### Texte extrait

───

Le mythe de Cadmos résonne étrangement avec l'histoire de Vaudouan : le héros grec suit une génisse qui s'écroule à terre, vaincue par la fatigue, dans la vallée de Tanagra.

Roberto Calasso (Les Noces de Cadmos et Harmonie, Gallimard, 1991, p. 393) : « Cadmos se mit aussitôt à la recherche d'une source pour se purifier avant d'accomplir le sacrifice de la génisse. » Voici la source, mais elle est gardée par le grand serpent d'Arès, qui brise les os de plusieurs compagnons de Cadmos avant de s'en prendre au héros lui-même. Et il aurait succombé à l'étreinte du monstre si Athéna ne lui avait pas porté secours. Athéna, autrement dit Minerve, la vierge olympienne.

 

Passons au marteau. Dans la note 11 de son opuscule, J.J. Meunier précise qu' « il existe, en Berry, d'autres exemples de fondations localisées par le point de chute d'un outil. Bourges aurait une origine identique, ainsi que Neuvy Saint-Sépulchre. » Remarque très intéressante, mais je n'ai pas connaissance de ces légendes et, malheureusement, le docteur ne donne pas ses sources. Nous avons de notre côté rencontré le même mode d'élection sacrale au seul sujet de la Chapelle-du-Fer, en secteur Taureau. Là, je le rappelle, c'est justement un taureau qui découvre le marteau perdu.

J'ai signalé aussi dans la note précédente que les pélerins du Mont Saint-Michel faisaient halte à Vaudouan. Ajoutons maintenant que l'alignement Neuvy-Vaudouan vise Saint-Michel-en-Brenne.

Cet axe symbolique Vierge-Poissons, unissant donc le signe marial au signe traditionnellement dévolu au Christ - union exprimée plastiquement par la statue de la légende - mérite un examen attentif.


01:15 Publié dans Vierge | Lien permanent | Commentaires (0)

23 septembre 2005

Au milieu du chemin

Or, que l'Autonne espanche son usure,
Et que la Livre à juste poids mesure
La nuict egale avec les jours egaux,
Et que les jours ne sont ne froids ne chaux
(...)

Ronsard (Epître d'Automne)


La Vierge du zodiaque toulousain abrite la région du Minervois. « Minerve, nous rappelle G.R. Doumayrou, étant l'antique vierge olympienne que ses pouvoirs égalaient au maître des cieux. » (Géographie Sidérale, p. 104) Or, le secteur Vierge du zodiaque centré sur Rome renferme la localité de Castrum Minervae sur la côte de Calabre (Jean Richer, Géographie sacrée dans le monde romain, Trédaniel, p.146). Au reste, elle est aussi située dans la Vierge d'un système centré sur Cumes. Son importance mythique est attestée par Denys d'Halicarnasse (I, 51,3) :

« Le plus grand nombre des navires d'Énée jetèrent l'ancre au promontoire de Iapygia et les autres en un endroit nommé d'après Minerve où il se trouva qu'Énée lui-même mit pour la première fois le pied en Italie. »

───

### Consigne
Répondez aux questions suivantes à partir du texte extrait :
(a) Dans quelle vallée s'écroule la génisse que suit Cadmos ?
(b) Quel animal découvre le marteau perdu à la Chapelle-du-Fer ?
(c) D'après la citation de Denys d'Halicarnasse, à quel promontoire le plus grand nombre des navires d'Énée jetèrent-ils l'ancre ?

───

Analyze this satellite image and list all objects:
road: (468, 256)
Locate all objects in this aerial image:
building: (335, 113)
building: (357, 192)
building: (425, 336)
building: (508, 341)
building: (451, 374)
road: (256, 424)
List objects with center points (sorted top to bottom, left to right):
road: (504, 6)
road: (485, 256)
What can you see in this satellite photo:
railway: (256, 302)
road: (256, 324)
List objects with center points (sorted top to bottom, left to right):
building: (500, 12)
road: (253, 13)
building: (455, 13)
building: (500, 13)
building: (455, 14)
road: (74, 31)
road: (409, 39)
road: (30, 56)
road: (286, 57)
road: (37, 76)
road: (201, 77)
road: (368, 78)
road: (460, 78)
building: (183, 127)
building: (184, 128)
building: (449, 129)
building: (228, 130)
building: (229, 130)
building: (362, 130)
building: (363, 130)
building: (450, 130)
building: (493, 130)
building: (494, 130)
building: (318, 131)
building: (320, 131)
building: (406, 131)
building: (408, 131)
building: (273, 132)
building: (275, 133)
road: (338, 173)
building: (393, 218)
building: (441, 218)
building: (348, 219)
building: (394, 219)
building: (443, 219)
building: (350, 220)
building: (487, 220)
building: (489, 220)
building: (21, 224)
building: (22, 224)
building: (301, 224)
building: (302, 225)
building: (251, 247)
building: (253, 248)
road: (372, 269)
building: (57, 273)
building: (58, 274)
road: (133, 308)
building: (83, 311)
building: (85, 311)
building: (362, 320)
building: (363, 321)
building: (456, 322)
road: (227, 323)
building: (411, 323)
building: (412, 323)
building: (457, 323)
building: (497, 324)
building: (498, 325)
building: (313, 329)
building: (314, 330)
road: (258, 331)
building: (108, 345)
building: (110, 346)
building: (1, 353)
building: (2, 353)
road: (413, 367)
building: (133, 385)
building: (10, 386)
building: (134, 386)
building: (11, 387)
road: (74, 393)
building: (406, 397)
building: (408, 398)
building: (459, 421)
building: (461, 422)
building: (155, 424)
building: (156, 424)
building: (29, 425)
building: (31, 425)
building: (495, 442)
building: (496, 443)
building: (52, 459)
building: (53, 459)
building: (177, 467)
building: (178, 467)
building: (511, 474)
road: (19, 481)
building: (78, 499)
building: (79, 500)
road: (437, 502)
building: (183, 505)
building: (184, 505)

───

### Réponse rédigée
(a) Dans la vallée de Tanagra.
(b) Un taureau.
(c) Au promontoire de Iapygia.